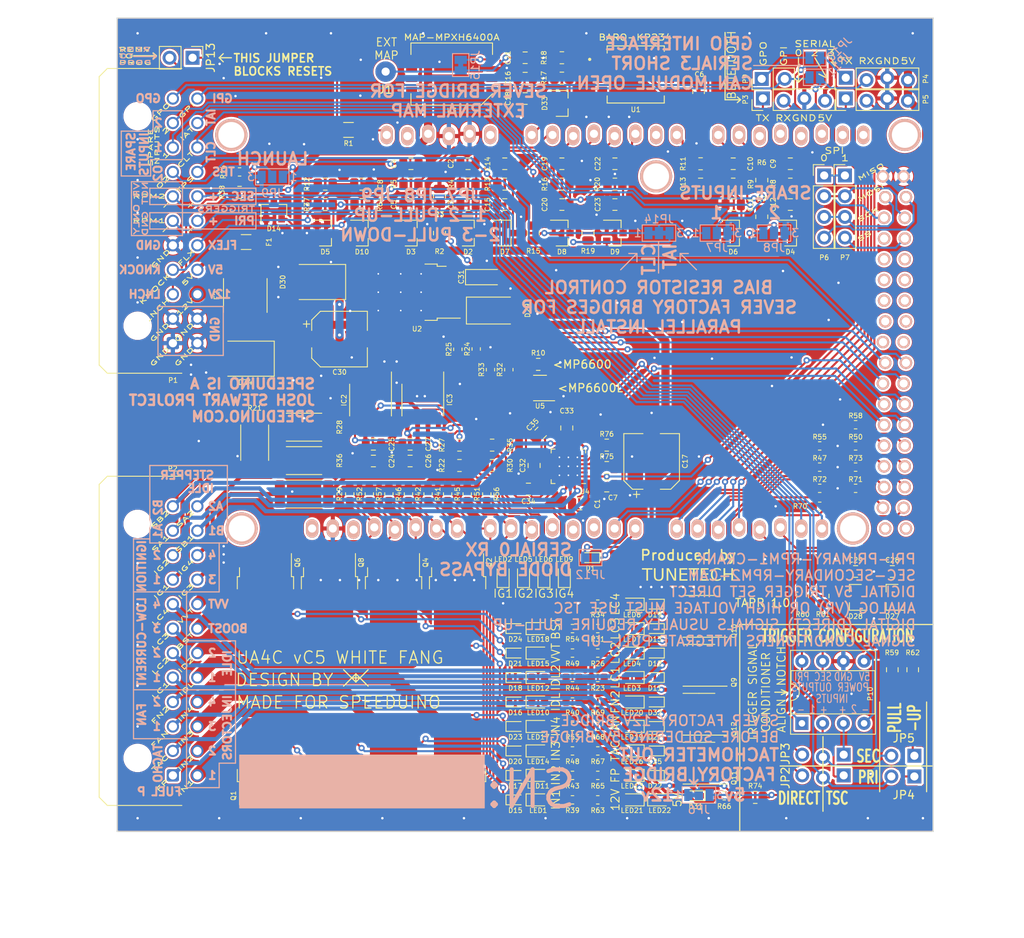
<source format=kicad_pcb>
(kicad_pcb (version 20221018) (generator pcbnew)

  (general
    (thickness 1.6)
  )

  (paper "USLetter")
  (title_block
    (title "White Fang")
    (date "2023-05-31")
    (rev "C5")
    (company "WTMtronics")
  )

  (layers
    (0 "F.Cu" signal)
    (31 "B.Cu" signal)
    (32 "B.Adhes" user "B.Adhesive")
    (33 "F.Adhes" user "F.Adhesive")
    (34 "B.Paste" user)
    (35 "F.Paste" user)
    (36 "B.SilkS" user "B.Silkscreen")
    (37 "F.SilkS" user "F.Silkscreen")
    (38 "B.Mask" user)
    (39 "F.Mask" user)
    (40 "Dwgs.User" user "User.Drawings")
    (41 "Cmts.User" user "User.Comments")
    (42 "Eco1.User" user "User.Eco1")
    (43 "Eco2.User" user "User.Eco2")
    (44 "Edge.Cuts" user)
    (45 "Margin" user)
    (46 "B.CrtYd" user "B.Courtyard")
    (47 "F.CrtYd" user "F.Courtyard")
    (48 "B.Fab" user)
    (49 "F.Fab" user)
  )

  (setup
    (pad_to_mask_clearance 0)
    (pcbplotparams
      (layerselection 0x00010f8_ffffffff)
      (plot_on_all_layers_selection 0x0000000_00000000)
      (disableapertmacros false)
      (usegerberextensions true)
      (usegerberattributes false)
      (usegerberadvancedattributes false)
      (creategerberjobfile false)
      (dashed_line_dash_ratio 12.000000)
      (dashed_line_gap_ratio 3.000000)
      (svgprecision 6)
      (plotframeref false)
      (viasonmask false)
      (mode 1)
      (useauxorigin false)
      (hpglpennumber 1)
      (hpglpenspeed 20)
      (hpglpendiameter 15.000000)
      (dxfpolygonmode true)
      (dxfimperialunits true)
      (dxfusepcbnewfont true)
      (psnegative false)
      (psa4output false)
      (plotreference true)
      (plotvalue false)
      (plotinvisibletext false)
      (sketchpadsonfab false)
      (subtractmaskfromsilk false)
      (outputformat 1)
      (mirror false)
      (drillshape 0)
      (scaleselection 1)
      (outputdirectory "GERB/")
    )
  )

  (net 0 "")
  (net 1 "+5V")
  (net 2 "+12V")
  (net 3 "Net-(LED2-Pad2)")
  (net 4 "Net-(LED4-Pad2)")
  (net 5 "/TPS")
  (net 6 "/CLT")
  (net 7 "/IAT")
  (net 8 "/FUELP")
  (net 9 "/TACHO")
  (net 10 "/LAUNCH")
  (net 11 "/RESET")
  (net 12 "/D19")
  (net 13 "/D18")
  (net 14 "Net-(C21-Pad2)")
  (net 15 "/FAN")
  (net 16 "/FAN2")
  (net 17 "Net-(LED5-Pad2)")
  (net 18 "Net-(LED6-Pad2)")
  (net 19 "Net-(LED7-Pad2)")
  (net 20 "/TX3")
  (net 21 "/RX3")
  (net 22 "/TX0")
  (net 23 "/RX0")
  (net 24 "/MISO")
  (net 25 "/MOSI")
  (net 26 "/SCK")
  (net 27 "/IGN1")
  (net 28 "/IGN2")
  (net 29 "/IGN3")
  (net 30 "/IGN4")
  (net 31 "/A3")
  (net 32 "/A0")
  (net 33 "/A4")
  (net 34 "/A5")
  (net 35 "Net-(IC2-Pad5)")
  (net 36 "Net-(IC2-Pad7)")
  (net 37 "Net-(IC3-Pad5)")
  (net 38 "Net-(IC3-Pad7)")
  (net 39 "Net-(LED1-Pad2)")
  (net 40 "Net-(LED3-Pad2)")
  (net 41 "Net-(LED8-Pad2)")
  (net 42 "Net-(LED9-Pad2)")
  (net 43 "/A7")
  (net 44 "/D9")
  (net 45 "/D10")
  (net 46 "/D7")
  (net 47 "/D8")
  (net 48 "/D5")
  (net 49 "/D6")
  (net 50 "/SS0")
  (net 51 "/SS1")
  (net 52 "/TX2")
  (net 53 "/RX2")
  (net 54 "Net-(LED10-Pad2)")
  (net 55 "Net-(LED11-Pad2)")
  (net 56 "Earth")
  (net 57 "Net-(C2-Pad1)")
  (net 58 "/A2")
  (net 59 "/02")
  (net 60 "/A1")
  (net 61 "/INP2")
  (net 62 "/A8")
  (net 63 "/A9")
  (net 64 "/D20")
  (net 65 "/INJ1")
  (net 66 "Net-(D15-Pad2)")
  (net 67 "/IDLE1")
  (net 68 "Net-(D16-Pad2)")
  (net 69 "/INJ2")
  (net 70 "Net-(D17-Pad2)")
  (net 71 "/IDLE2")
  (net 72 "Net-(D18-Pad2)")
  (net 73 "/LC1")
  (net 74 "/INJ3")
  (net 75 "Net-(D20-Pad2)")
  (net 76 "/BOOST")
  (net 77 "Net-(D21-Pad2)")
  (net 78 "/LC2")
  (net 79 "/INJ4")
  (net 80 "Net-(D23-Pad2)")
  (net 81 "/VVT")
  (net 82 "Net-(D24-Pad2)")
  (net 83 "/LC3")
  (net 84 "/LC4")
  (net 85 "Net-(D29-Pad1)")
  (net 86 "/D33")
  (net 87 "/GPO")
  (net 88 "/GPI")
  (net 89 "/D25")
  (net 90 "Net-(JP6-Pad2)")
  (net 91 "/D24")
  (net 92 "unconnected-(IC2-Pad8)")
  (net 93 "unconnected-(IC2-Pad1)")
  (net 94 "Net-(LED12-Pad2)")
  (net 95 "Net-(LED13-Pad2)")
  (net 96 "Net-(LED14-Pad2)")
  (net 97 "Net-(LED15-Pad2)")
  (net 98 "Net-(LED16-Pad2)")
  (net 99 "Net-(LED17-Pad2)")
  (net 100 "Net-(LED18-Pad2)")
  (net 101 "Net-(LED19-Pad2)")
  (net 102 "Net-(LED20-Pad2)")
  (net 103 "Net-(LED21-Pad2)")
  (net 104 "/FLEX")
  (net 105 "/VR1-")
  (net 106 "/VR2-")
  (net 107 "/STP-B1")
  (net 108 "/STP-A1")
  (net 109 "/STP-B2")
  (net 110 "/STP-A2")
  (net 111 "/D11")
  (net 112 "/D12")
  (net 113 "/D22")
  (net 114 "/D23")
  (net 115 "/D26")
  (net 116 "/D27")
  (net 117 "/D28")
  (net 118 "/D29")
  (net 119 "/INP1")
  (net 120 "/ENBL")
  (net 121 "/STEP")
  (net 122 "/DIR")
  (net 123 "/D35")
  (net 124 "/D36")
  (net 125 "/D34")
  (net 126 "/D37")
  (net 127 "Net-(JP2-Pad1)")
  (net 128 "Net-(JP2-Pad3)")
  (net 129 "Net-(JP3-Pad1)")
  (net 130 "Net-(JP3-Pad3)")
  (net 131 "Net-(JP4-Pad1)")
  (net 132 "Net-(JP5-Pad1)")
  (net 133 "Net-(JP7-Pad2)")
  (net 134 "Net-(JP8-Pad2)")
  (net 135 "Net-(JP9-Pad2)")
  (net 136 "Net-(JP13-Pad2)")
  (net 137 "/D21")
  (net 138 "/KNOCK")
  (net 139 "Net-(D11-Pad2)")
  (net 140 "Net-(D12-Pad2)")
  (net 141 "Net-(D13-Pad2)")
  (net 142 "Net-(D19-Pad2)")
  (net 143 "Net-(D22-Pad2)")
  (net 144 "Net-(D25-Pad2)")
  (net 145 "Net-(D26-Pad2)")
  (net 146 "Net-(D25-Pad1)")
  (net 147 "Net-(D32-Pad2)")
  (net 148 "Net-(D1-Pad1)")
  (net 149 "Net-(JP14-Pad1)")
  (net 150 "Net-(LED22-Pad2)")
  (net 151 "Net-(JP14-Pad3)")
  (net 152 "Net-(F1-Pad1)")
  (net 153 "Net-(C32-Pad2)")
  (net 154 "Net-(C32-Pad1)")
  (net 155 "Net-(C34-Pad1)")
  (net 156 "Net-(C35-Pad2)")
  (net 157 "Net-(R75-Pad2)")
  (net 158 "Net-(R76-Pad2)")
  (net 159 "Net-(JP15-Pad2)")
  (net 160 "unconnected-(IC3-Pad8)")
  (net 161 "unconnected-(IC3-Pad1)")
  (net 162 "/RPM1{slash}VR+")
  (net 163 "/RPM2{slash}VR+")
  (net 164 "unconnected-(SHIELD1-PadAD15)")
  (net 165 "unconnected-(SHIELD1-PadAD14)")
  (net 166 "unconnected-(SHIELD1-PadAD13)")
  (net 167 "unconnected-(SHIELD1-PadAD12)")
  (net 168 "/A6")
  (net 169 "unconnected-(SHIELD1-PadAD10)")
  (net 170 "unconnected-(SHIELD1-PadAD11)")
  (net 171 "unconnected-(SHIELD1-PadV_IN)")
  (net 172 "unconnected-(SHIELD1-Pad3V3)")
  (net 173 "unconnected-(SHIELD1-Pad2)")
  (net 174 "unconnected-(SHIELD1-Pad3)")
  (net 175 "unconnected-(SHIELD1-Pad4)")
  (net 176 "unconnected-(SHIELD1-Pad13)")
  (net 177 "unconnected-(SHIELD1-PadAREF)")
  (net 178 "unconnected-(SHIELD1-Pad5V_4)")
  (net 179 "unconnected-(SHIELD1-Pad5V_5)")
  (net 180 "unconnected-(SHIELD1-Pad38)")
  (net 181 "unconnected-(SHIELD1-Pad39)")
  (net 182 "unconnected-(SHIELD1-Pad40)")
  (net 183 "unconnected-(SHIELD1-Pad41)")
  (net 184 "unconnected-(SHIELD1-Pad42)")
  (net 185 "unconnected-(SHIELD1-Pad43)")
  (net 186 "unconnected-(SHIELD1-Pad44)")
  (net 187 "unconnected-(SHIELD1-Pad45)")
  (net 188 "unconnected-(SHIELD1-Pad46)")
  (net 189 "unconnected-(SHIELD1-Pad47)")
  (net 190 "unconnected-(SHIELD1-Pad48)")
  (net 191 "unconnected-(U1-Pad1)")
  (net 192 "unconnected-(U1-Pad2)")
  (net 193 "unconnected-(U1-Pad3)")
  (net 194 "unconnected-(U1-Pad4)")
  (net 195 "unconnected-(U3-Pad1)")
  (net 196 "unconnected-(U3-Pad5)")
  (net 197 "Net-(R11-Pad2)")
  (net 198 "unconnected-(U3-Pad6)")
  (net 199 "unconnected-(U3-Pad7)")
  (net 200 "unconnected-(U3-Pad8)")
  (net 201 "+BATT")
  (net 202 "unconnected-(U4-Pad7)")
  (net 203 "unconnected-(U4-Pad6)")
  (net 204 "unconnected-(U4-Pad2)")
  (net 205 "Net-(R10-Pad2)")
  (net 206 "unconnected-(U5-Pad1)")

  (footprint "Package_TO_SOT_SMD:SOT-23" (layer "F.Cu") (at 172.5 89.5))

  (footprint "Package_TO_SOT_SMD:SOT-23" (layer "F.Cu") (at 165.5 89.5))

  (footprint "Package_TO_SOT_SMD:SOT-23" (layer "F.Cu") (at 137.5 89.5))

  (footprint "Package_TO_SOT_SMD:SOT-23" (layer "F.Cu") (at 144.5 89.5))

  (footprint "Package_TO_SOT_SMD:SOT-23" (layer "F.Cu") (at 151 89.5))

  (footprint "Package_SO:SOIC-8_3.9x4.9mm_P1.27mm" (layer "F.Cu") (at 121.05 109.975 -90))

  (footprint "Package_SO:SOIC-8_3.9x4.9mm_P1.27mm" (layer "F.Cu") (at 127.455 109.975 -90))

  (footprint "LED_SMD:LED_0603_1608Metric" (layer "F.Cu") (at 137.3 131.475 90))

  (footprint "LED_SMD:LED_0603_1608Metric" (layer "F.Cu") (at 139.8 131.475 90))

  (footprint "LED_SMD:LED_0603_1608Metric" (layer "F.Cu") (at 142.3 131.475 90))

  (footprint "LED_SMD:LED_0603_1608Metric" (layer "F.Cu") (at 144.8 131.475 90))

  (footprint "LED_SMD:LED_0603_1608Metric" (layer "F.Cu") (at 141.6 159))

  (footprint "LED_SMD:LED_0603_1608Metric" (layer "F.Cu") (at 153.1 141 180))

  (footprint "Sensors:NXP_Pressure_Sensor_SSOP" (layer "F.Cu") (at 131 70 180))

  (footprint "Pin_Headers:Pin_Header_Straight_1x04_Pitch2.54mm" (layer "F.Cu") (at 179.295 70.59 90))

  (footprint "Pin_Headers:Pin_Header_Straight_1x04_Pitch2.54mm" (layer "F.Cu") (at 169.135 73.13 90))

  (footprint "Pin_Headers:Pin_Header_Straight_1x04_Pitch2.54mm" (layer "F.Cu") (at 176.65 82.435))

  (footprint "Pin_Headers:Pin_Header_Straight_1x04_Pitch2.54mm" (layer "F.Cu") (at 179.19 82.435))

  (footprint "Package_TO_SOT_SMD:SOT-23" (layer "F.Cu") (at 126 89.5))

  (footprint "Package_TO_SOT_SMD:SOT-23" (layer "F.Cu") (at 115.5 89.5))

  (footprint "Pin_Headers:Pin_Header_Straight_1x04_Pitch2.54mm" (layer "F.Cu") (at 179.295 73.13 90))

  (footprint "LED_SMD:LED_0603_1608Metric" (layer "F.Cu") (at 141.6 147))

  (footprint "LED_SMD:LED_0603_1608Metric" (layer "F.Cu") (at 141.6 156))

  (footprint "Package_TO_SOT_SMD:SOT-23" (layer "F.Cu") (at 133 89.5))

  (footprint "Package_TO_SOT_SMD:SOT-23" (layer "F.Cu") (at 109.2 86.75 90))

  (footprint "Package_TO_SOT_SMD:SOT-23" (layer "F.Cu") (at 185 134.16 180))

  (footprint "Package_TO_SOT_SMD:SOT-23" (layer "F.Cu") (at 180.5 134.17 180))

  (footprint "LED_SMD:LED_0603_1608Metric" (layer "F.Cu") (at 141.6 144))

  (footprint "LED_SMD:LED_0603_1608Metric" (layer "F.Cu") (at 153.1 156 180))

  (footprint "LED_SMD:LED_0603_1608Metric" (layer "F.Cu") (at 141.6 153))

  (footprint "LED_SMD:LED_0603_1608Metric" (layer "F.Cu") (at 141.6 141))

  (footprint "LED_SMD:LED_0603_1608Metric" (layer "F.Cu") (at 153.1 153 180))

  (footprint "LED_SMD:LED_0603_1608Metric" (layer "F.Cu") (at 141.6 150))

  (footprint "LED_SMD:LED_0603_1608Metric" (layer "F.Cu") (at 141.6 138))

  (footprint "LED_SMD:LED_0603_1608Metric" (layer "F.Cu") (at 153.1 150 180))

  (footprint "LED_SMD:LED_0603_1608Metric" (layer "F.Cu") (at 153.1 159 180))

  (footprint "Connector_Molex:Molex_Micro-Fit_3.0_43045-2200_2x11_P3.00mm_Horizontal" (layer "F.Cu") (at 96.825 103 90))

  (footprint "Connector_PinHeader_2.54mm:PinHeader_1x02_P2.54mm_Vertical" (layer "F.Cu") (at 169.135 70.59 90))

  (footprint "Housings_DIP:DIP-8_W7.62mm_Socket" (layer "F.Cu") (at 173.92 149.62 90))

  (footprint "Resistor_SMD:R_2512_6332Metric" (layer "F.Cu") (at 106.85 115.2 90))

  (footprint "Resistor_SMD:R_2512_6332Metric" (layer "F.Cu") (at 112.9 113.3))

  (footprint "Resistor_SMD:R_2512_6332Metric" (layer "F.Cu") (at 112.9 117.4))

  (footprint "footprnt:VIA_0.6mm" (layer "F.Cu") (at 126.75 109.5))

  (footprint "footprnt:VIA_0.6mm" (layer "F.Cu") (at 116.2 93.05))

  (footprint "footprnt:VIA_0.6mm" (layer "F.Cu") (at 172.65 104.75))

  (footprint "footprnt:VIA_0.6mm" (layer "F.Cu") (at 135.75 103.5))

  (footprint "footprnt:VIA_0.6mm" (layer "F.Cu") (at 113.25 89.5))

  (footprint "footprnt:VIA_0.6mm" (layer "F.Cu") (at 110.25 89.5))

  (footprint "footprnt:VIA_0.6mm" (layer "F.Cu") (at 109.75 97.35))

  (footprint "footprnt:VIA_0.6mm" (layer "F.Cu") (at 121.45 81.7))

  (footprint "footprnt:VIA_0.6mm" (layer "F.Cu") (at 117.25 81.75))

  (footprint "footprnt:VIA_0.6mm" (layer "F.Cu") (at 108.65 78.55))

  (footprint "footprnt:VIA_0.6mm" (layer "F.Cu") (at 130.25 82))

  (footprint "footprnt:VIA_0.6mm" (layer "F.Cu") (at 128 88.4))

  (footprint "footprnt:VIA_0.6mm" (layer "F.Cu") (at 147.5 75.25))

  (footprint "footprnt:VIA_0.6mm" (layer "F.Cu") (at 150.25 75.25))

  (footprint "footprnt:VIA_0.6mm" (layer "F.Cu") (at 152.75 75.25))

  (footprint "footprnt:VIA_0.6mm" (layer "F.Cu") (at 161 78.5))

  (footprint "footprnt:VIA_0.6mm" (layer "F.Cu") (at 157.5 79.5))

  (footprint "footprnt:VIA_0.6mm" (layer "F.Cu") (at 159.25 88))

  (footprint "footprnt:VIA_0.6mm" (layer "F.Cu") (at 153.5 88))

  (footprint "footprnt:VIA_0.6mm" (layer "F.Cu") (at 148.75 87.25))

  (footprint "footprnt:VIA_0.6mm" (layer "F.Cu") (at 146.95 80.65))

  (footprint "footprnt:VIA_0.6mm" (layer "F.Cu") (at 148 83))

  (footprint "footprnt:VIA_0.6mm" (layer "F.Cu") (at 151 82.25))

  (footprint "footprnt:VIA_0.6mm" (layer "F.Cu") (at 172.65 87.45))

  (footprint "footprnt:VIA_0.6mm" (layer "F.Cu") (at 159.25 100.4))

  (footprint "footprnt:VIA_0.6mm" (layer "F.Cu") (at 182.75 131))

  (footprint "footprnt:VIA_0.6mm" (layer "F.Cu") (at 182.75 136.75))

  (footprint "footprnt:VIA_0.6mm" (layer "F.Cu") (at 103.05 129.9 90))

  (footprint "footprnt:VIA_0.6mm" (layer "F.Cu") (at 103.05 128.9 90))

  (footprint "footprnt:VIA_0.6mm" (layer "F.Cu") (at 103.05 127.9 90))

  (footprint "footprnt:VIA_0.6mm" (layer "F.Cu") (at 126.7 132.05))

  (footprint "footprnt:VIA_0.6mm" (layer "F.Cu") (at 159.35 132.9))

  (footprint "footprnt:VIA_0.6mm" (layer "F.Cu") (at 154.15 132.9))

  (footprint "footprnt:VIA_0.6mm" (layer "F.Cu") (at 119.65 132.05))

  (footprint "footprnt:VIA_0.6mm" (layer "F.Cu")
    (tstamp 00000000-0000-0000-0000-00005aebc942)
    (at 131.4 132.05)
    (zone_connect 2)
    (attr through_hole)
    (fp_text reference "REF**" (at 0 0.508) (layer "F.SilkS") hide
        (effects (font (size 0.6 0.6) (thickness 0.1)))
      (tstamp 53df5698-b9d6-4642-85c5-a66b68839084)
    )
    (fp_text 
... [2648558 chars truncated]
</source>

• AIM OF THE TASK
When a line in the listing above holds the word "slash", copy it.

• THE ANSWER
  (net 162 "/RPM1{slash}VR+")
  (net 163 "/RPM2{slash}VR+")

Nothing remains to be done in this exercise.